Can you explain to us what you get up to as a software developer at Pansensic?
Dean Wronowski: “As a software developer my job is basically to programme. At Pansensic, I have developed a system that allows colleagues within the company to launch a scrape. Which means to harvest or extract comment data.
“There are millions of comments on thousands of websites on the internet. So, for instance, you have been tasked to scrape URL’S relating to a certain product for a client. You can put all those URLS’ into the scraper UI and then specify whether they need to be translated, using either Google or Microsoft translator. Once you have adapted the settings to what you want, the scrapper will then go and grab all the available data. This could include the product title, descriptions, images and comments.
“After the data has been scraped, the system will then run a number of algorithms. Such as natural language processing (NLP), to process the text. As well as machine learning (ML) algorithms, such as classification and image recognition.
“These comments then get stored in a database. At the same time, you can start multiple scrapes to go through other sites and do the same thing to download information. This information gets put into a separate database. You can have several databases full of products and comments, all running at the same time.”
What happens next?
Dean: “Once all the scraping is done for each project, we use a database mapper that I have developed. This is using the same programming language (PHP) and allows Pansensic to transfer all the comments that have been scrapped. And for these comments to be auto-mapped into the correct Pansensic database. Pansensic can then get down to the analysing part. Which I am not at liberty to divulge.
“Webpages, websites and the tags within each webpage are, however, constantly changing. When we start off a scrape, we are trying to extract certain tags in order to get certain data. But because these tags are always changing we are having to change the scrape on a constant basis and look for different tags. As sites change, we have to change our scraper to match new technology. So, I have to keep adapting to these parameters frequently.”
What else are you up to?
Dean: “I have also started developing a new system to make managing the projects, alongside the scrappers, easier. It is called a Pan Organiser. This is using a technology called REACT (which is built by Facebook), REDUX, NODEJS, SASS and WEBPACK. All these technologies are quite new. We also use a WebSocket. So as soon as Pansensic colleagues go into Pan Organiser, they can add in a project, or the date of a project. Then, when any clients log in to the external system, they can see any updates in real time.
“As the scrappers go around the internet downloading information, it automatically uploads the stats (the number of comments and products). These will mechanically transfer to the Pan Organiser so that external clients can see if any comments have been downloaded for each project.”
How do you see the system you are building progressing in the future?
Dean: “Each time we update our work it is faster and easier for both us and our clients. It is always evolving. Like with the new system, we went down the route of using version control, by using a method called Bitbucket. We did this so that every time changes are made to Pan Organiser, they are recorded and tracked. I can select any files that have changed since they were updated last and commit a message to say that these files have changed. I can commit this change to Bitbucket and then, because of version control, you will be able to see the changes made. You will also be able to see where I have made these changes, at what time, and how long it has taken. Others (clients/directors) can then go into a chosen file and see what has changed, been removed, deleted and so on.”

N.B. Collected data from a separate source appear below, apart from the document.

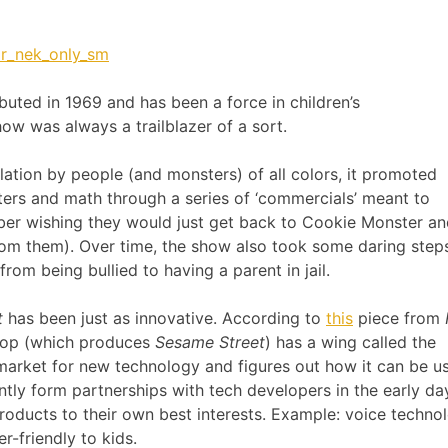
uted in 1969 and has been a force in children’s
ow was always a trailblazer of a sort.
lation by people (and monsters) of all colors, it promoted
tters and math through a series of ‘commercials’ meant to
ber wishing they would just get back to Cookie Monster a
from them). Over time, the show also took some daring step
rom being bullied to having a parent in jail.
t
has been just as innovative. According to
this
piece from
shop (which produces
Sesame Street
) has a wing called the
 market for new technology and figures out how it can be u
ntly form partnerships with tech developers in the early da
products to their own best interests. Example: voice techno
-friendly to kids.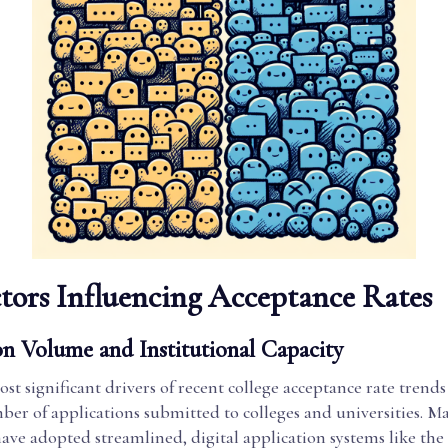
tors Influencing Acceptance Rates
on Volume and Institutional Capacity
st significant drivers of recent college acceptance rate trends 
er of applications submitted to colleges and universities. M
 have adopted streamlined, digital application systems like 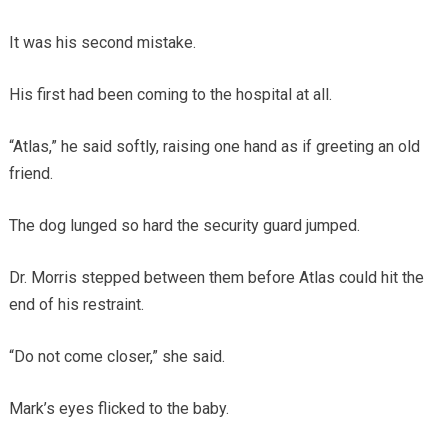
It was his second mistake.
His first had been coming to the hospital at all.
“Atlas,” he said softly, raising one hand as if greeting an old
friend.
The dog lunged so hard the security guard jumped.
Dr. Morris stepped between them before Atlas could hit the
end of his restraint.
“Do not come closer,” she said.
Mark’s eyes flicked to the baby.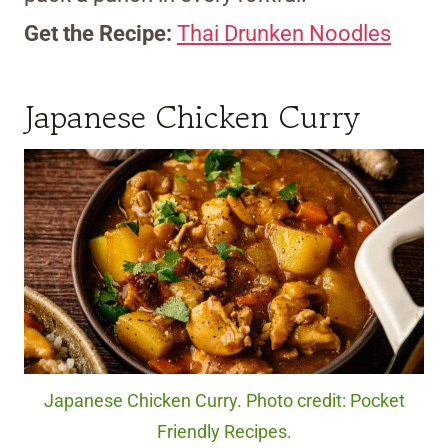
Get the Recipe:
Thai Drunken Noodles
Japanese Chicken Curry
Japanese Chicken Curry. Photo credit: Pocket
Friendly Recipes.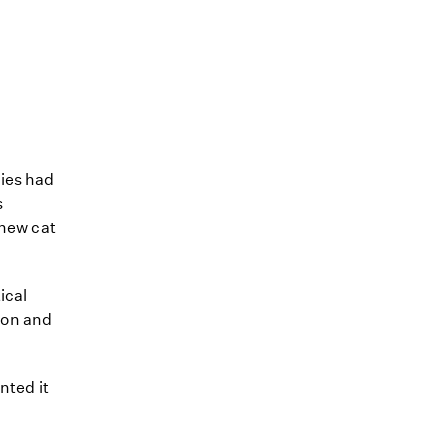
bies had
s
 new cat
ical
son and
nted it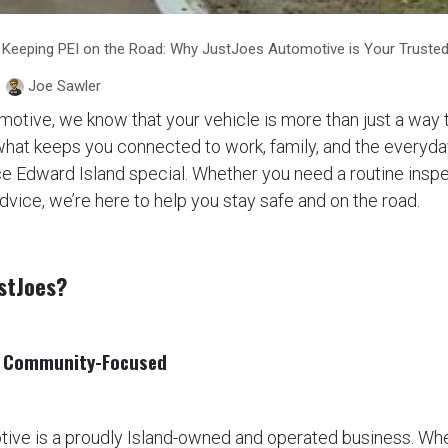
Keeping PEI on the Road: Why JustJoes Automotive is Your Trusted
Joe Sawler
otive, we know that your vehicle is more than just a way 
 what keeps you connected to work, family, and the every
ce Edward Island special. Whether you need a routine inspe
advice, we’re here to help you stay safe and on the road.
stJoes?
, C​ommunity-Focused
ive is a proudly Island-owned and operated business. Whe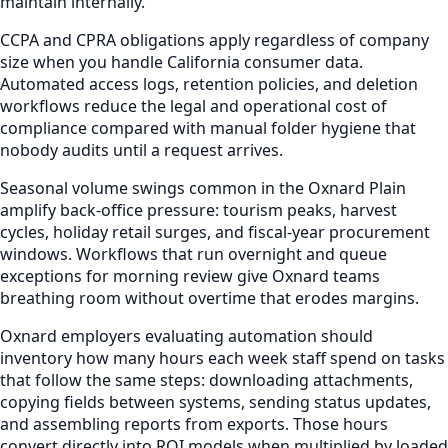
maintain internally.
CCPA and CPRA obligations apply regardless of company
size when you handle California consumer data.
Automated access logs, retention policies, and deletion
workflows reduce the legal and operational cost of
compliance compared with manual folder hygiene that
nobody audits until a request arrives.
Seasonal volume swings common in the Oxnard Plain
amplify back-office pressure: tourism peaks, harvest
cycles, holiday retail surges, and fiscal-year procurement
windows. Workflows that run overnight and queue
exceptions for morning review give Oxnard teams
breathing room without overtime that erodes margins.
Oxnard employers evaluating automation should
inventory how many hours each week staff spend on tasks
that follow the same steps: downloading attachments,
copying fields between systems, sending status updates,
and assembling reports from exports. Those hours
convert directly into ROI models when multiplied by loaded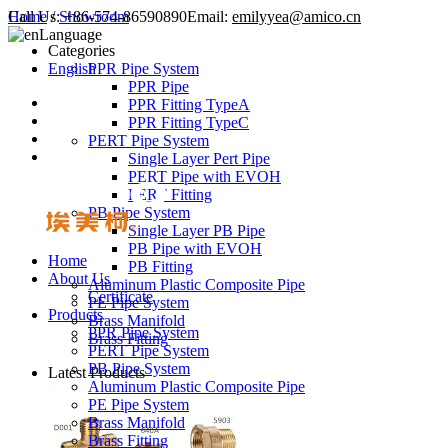
Call Us:
Home
/
Showroom
+86-574-86590890
Email:
emilyyea@amico.cn
Language
Categories
English
PPR Pipe System
PPR Pipe
PPR Fitting TypeA
PPR Fitting TypeC
PERT Pipe System
Single Layer Pert Pipe
PERT Pipe with EVOH
PERT Fitting
PB Pipe System
Single Layer PB Pipe
PB Pipe with EVOH
Home
PB Fitting
About Us
Aluminum Plastic Composite Pipe
Certificate
PE Pipe System
Products
Brass Manifold
PPR Pipe System
Brass Fitting
PERT Pipe System
PB Pipe System
Latest Products
Aluminum Plastic Composite Pipe
PE Pipe System
Brass Manifold
Brass Fitting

How do you keep everything in one place?
Dean: “We are also using this thing called Vagrant. This basically means that when you download or clone a repository from Bitbucket, which is where files are contained, you can download that repository to another developer’s machine. This means that you have all the files and set-up files in one place. So, if another developer were to launch a project, then all the frameworks would automatically install. As would all the libraries and code. Once they have installed all of this, it would then initialise and set up the database, ready for the system. The system would then start-up so a developer could login directly and start developing without having to learn how to transfer all the files. They would be up and running, ready to start developing, alongside the team at Pansensic.

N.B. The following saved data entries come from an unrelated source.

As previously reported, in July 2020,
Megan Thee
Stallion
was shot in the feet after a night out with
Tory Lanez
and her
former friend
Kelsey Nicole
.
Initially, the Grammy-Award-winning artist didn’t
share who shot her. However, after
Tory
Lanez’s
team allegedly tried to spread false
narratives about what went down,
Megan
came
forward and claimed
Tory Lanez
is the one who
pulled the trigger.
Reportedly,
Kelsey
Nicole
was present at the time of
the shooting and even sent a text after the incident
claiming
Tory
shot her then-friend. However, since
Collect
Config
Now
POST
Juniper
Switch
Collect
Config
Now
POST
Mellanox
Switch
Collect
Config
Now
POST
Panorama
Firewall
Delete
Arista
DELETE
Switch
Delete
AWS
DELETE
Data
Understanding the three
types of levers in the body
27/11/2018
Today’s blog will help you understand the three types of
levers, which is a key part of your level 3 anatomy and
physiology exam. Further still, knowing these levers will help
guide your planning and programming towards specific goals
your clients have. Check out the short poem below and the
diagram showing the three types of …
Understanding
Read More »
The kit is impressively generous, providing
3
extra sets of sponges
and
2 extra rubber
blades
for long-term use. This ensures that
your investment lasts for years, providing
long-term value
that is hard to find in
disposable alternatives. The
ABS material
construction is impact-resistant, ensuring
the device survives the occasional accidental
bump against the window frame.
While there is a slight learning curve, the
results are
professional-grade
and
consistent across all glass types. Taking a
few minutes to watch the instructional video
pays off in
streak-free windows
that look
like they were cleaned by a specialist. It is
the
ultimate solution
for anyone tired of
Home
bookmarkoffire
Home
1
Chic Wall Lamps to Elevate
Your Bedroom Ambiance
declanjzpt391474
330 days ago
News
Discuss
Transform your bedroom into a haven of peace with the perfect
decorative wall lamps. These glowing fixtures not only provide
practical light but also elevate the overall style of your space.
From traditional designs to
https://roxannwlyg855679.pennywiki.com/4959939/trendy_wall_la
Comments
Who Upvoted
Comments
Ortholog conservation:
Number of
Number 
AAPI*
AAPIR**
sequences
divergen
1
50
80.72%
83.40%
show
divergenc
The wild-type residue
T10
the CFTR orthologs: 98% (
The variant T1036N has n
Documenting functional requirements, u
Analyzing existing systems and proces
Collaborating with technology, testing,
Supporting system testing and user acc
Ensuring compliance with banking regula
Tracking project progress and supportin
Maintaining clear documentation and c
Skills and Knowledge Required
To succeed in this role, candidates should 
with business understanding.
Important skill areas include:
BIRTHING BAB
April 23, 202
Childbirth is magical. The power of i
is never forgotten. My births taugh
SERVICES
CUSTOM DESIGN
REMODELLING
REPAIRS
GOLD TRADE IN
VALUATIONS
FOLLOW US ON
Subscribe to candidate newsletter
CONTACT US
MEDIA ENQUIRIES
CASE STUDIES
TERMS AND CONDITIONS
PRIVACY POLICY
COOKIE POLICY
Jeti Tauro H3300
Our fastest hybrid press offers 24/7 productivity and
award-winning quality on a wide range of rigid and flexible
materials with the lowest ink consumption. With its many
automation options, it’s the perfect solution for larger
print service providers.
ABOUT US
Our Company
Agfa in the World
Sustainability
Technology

“That’s why we are going down the route of Bitbucket, repositories and version control. It makes it easier to expand. And means we can all work as a team.”
You briefly touched upon it, but do you use ML and/ or AI, as a software developer, in your technologies at Pansensic?
Dean: “We are starting to. Nowadays, when you go to sites such as Instagram, it is all about imagery. In the past it was all about the comments. Of course, comments are still abundant. But images are rapidly increasing, especially on social media sites. People tend not to leave lots of comments or lengthy texts that we can analyse. As a result, we are starting to go down the route of actually downloading the images, then use image recognition to work out what is in a picture.
“Say someone uploads a picture of a green Nike shoe, for example. Say a review is left saying ‘I really love this product’. In the past we would have analysed the text but that relates to nothing without the image alongside it. Whereas if we upload the picture as well, and combine it with machine learning to decipher the picture, the comment becomes useful.
“The machine will be able to identify that in the picture there is a shoe, it is green and has a brand logo. So can work out that Nike is in the image. This is very useful.”
Thank you, Dean, software developer extraordinar.
We look forward to our next interview, as we take a closer look into just how amazingly terrifying Artificial Intelligence and Machine Learning can be.
(This interview has been lightly edited, for the purpose of clarity.)